Turn your hand over and massage the top of the hand, starting at the base and working toward your fingertips.
Grip the fleshy portion between your thumb and index finger. Press and release it at least five times.
Grip the knuckle of the thumb between the thumb and index finger of the other hand. Move the thumb in a circle.
- NIX NECK PAIN. One of the first places you feel tension gathering is in the neck. Poor posture is the most common cause of neck pain. Try to keep your back straight but relaxed and your head centered directly over your spine while sitting, standing, or walking. Gently stretching the neck muscles can also relieve tension. Tilt your head to the left, keeping shoulders down. Place your left hand on the right top side of your head. Gently pull your head toward your left shoulder for 20 seconds. Reverse position and stretch to the right.
- ENERGIZE WITH EXERCISE. Don’t rely on supplements like monthly injections of vitamin B12 to restore your energy. B12 is no more capable of providing a burst of energy than it is able to relieve muscle soreness, headaches, or anxiety. A proven energy booster is regular exercise. Pick any rhythmic, aerobic activity such as walking, rowing, biking, or swimming. Do it at least four times a week and feel your energy pick up.
- GET MORE SLEEP. About one out of five adults routinely suffers from insomnia. It can be triggered by stress and anxiety, but it may persist even after the source of stress is removed. Lack of sleep itself can cause stress. Improve your sleeping habits by sticking to a regular schedule. Go to bed and get up the same time every day, even on weekends. Do not try to make up for lost sleep by napping or sleeping late- this will disrupt your schedule, and don’t drink beverages containing caffeine within four hours before bedtime.
- CREATE FREE TIME. Analyze your daily schedule and look for ways to simplify it. Could you do errands on your lunch hour rather than after work? Can you combine a trip to the grocery store with picking up your child at soccer practice? The goal is to have some time for yourself left over at the end of the day. Count on some unscheduled time each day for tending to your own need to relax.
- REACH OUT TO OTHERS. Regular physical contact with others can lower anxiety levels. Expressing physical affection toward friends and family members is a healthy, stress-relieving habit.

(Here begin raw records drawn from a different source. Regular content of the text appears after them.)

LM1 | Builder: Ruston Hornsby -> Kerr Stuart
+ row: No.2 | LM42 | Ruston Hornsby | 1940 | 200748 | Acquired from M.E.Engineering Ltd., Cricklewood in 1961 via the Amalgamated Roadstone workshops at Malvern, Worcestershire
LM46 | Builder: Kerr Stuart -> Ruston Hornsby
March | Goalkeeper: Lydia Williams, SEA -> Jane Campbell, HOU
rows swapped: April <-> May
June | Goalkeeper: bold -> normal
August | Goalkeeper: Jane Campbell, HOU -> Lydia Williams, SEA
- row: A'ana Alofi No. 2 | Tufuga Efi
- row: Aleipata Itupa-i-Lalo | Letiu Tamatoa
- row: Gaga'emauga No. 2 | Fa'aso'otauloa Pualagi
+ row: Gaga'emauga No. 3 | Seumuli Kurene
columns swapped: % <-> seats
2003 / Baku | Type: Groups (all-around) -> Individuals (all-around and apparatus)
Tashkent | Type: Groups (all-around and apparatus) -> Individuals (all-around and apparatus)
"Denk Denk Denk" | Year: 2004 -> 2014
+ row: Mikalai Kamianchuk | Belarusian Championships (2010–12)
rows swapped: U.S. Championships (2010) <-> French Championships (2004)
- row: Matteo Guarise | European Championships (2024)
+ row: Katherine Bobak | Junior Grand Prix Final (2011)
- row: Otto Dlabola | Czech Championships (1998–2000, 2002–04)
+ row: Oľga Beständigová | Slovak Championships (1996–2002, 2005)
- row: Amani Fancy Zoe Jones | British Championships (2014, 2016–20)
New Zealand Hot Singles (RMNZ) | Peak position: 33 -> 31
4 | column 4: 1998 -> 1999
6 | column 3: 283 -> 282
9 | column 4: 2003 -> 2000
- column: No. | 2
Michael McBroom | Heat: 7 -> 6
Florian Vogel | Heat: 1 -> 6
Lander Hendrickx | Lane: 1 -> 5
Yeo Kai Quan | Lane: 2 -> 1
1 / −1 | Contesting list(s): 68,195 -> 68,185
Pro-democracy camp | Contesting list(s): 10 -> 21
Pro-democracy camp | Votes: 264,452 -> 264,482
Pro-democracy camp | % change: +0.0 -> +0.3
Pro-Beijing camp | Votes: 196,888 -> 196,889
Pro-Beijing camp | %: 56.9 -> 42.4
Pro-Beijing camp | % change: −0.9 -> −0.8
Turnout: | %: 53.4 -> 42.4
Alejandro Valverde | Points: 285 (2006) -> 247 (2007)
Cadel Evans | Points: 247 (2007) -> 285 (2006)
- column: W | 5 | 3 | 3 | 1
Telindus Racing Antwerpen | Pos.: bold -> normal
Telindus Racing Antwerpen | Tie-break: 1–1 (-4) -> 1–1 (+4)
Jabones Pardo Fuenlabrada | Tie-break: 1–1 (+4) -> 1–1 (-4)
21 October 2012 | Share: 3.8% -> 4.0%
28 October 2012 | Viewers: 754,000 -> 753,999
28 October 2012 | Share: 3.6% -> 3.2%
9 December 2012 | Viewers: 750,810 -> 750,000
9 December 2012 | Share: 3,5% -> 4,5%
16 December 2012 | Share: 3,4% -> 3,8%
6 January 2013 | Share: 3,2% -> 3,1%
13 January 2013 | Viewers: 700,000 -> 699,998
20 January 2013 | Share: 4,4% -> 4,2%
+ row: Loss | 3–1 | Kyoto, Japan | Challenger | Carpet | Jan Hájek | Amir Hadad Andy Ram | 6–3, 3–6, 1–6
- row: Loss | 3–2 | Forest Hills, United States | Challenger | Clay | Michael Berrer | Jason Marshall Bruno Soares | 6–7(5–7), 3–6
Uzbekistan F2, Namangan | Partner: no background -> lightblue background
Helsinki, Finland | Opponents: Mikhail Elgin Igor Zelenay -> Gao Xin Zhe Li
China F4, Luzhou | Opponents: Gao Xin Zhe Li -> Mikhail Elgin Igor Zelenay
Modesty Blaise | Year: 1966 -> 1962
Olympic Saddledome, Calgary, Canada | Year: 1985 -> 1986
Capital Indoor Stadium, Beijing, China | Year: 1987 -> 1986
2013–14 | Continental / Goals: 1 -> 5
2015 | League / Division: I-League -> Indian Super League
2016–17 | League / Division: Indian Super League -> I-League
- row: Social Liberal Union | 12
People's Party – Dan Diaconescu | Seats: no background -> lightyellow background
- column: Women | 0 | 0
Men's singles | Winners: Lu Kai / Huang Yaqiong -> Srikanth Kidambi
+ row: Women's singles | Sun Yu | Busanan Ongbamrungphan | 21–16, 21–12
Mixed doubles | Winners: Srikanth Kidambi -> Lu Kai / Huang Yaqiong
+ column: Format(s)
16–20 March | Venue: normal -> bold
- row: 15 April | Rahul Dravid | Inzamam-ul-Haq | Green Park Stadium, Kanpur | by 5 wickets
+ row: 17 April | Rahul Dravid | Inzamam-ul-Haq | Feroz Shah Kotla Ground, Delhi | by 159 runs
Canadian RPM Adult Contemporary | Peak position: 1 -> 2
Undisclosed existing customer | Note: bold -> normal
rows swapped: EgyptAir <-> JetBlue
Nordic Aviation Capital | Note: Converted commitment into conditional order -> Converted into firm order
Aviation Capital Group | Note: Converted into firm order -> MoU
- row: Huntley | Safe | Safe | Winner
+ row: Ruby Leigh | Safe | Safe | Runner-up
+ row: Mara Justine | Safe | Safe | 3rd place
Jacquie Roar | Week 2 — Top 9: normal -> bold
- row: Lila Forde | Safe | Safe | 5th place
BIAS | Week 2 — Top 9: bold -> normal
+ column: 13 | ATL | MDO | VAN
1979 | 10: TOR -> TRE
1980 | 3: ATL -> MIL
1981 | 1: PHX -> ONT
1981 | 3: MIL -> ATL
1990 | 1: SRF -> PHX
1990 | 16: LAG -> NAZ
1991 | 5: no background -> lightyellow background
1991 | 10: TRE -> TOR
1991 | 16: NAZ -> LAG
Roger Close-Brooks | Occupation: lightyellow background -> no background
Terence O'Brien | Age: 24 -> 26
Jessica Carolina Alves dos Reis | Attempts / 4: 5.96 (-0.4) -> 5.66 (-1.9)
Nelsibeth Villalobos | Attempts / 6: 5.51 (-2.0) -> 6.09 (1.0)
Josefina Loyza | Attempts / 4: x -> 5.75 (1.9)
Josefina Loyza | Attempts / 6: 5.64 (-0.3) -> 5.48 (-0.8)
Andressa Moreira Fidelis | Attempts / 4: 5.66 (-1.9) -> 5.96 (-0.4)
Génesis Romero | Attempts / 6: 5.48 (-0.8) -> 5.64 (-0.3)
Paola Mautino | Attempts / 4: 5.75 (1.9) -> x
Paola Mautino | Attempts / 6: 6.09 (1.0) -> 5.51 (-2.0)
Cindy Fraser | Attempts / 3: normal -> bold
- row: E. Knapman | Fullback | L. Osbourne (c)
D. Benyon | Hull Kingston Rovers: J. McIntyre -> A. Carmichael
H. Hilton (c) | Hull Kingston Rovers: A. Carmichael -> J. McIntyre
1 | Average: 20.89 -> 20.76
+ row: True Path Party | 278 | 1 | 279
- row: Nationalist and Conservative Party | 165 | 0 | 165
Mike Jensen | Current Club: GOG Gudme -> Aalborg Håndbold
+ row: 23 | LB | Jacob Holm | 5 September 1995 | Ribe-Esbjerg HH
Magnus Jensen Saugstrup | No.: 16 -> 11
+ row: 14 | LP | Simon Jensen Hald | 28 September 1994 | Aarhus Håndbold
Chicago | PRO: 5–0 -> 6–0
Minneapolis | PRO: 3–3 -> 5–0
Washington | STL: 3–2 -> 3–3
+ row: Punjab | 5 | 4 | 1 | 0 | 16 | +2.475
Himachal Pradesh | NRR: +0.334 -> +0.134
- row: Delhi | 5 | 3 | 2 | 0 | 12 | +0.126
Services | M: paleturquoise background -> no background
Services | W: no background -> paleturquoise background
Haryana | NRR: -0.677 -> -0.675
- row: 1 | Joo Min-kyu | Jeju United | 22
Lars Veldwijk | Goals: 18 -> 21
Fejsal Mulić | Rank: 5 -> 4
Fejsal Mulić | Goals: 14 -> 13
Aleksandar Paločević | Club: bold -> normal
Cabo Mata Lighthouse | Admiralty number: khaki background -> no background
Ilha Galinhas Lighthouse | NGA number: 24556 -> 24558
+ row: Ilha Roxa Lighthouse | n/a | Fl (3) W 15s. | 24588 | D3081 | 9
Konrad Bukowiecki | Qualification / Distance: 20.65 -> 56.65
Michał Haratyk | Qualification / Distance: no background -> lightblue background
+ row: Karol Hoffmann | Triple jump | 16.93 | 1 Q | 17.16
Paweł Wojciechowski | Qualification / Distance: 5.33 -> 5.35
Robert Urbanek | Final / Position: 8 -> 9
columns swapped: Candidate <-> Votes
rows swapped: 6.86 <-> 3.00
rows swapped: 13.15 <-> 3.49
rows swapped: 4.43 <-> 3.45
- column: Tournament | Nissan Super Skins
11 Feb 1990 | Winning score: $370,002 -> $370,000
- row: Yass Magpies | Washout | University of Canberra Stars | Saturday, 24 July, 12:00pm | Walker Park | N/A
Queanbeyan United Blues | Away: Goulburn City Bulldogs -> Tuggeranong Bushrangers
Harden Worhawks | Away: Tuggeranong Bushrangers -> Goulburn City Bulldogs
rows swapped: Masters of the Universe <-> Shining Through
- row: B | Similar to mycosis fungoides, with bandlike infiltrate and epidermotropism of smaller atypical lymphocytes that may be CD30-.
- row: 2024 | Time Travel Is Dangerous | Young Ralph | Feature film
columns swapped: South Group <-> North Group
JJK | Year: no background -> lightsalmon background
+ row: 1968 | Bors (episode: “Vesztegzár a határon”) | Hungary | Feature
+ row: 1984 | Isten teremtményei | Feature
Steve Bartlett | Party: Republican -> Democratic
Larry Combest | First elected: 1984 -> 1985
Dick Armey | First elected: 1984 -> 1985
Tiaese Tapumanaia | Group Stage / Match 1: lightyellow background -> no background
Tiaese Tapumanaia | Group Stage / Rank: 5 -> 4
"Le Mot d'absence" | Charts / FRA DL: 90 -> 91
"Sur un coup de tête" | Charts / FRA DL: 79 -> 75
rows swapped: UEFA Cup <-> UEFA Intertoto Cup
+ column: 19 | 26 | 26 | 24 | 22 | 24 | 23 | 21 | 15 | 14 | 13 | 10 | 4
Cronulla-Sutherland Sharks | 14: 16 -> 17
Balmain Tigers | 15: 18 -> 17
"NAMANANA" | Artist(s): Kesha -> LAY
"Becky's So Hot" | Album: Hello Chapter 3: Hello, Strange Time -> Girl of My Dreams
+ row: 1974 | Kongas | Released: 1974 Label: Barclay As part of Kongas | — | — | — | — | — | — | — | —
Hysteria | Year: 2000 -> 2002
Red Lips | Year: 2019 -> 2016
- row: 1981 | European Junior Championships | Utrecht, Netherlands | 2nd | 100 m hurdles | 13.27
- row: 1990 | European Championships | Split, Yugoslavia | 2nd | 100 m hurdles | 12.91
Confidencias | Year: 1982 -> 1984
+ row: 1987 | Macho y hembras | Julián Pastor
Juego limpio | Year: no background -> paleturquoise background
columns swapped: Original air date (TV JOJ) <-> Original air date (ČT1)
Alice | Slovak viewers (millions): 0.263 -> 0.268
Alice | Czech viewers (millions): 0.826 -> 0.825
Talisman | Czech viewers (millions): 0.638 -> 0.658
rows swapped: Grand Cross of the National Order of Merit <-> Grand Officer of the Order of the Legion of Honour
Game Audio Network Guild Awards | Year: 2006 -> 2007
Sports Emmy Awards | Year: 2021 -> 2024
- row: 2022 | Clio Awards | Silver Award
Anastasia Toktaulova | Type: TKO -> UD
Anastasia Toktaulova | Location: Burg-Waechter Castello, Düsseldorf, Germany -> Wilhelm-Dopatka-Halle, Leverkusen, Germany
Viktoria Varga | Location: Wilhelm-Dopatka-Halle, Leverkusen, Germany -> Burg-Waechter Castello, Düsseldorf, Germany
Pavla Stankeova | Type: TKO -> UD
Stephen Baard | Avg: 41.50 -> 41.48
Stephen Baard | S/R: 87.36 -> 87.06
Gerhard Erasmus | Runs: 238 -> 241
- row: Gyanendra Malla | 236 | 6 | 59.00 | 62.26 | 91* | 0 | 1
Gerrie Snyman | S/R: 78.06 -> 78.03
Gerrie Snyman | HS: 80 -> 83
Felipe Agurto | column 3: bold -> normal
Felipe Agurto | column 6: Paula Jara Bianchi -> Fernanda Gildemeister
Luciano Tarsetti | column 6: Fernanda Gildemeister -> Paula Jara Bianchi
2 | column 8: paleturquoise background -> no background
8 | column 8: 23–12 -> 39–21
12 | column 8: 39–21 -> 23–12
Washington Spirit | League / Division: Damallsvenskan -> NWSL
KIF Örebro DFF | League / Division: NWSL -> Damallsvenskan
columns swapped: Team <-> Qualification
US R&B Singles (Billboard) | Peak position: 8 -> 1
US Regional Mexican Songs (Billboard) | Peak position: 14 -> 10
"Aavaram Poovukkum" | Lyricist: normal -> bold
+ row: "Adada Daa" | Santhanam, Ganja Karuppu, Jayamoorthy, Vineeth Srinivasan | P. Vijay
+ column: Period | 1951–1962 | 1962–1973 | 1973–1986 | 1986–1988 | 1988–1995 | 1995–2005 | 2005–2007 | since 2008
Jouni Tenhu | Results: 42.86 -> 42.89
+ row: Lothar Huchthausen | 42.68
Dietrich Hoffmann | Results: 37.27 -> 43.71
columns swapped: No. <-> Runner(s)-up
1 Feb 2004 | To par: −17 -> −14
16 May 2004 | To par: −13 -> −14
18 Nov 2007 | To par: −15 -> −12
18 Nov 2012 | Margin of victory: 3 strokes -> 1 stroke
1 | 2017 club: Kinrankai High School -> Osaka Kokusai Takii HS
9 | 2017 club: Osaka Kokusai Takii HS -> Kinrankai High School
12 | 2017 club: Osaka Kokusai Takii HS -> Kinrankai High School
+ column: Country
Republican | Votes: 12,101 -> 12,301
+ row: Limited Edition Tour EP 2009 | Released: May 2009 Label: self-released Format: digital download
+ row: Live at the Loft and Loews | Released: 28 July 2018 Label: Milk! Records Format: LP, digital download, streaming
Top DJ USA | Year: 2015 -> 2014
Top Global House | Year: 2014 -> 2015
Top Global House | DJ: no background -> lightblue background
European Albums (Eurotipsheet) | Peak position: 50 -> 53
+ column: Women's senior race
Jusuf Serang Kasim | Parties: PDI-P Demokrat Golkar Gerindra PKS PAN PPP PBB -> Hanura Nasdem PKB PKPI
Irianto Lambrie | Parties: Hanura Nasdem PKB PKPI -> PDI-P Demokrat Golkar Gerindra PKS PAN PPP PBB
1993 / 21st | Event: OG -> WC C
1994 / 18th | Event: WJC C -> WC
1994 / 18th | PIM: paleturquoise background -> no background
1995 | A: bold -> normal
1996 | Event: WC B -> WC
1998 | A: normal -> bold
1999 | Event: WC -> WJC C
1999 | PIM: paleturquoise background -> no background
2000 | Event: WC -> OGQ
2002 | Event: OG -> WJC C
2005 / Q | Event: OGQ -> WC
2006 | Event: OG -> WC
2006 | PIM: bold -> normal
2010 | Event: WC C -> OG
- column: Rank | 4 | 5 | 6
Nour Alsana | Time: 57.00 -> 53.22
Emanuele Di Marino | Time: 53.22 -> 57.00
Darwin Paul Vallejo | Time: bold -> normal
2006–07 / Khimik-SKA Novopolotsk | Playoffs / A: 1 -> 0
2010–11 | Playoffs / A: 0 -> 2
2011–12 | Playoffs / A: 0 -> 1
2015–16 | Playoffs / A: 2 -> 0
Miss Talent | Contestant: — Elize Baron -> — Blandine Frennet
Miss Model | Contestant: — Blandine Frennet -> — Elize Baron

Or, try giving and receiving a massage from your mate. Even the physical contact of handling a pet improves some people’s moods.
- HELP SOMEONE ELSE. Doing volunteer work that benefits others can reduce your own tension and anxiety. Such volunteering is particularly effective when you can see the results. Sign on for an activity that gives you direct contact with other people, such as elderly or children. Volunteer to teach adults to read. Serve meals to shut-ins. For best results, volunteer for a project that offers you freedom of choice rather than work where you have no control over your own activities or those of the people you’re helping.